What is needed: Please repeat, from the entries that follow, the lines from the one containing "wall clock [636,61,710,139]" through the one containing "none -> yellow vase [464,187,495,219]" exactly, adding nothing.

Task inputs:
=== Begin Enclosure ===
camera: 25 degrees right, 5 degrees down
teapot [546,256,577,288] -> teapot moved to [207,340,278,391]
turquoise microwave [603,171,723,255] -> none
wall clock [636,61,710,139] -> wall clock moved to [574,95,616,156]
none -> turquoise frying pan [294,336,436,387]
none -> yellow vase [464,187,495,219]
=== End Enclosure ===
=== Begin Enclosure ===
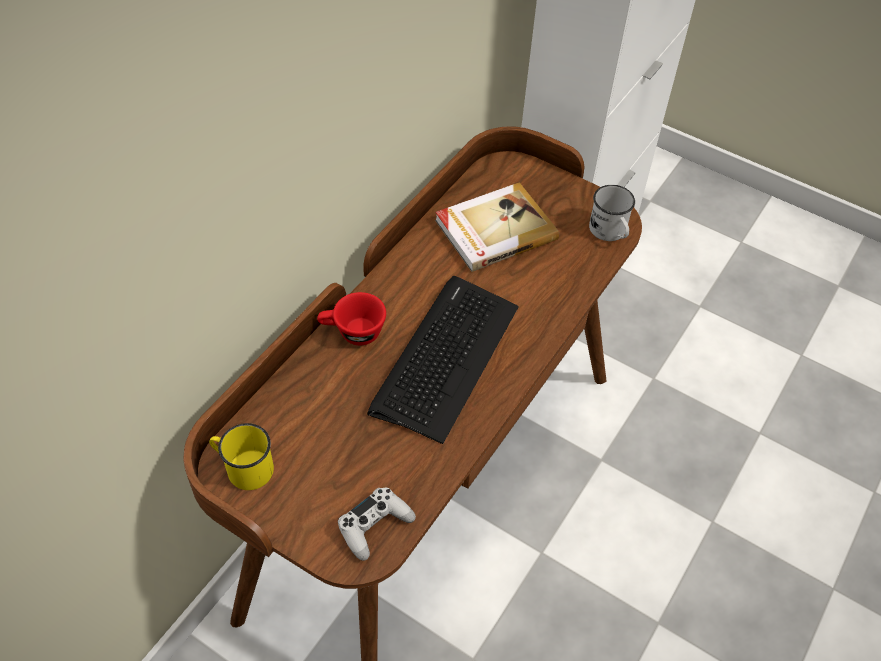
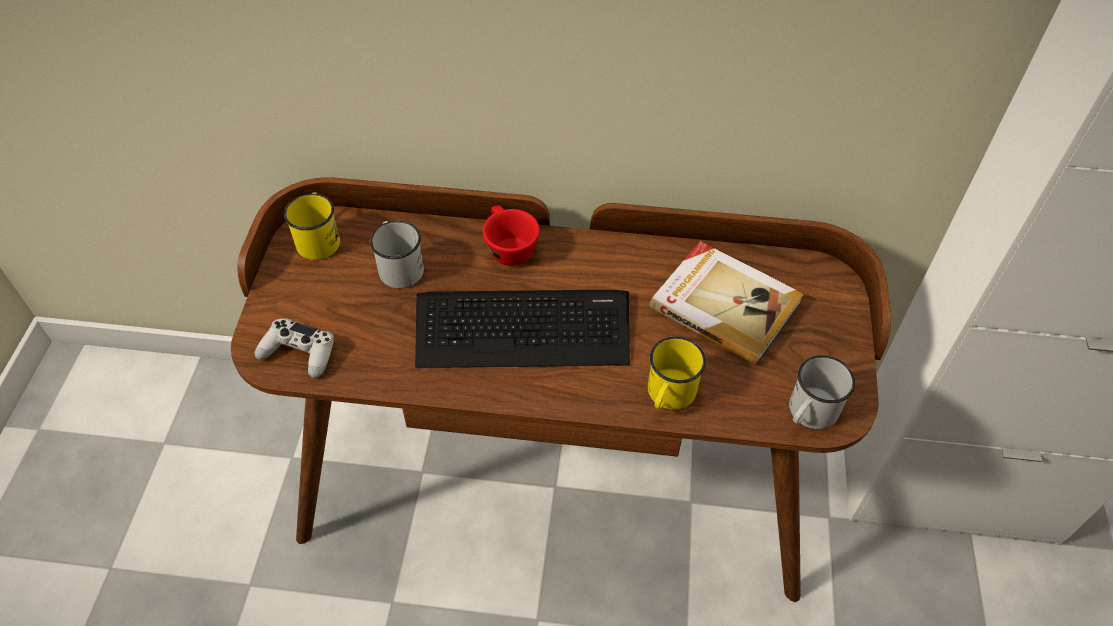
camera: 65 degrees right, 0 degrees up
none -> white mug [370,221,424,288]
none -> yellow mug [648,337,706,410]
=== End Enclosure ===
Result for this task:
wall clock [636,61,710,139] -> wall clock moved to [574,95,616,156]
none -> turquoise frying pan [294,336,436,387]
none -> yellow vase [464,187,495,219]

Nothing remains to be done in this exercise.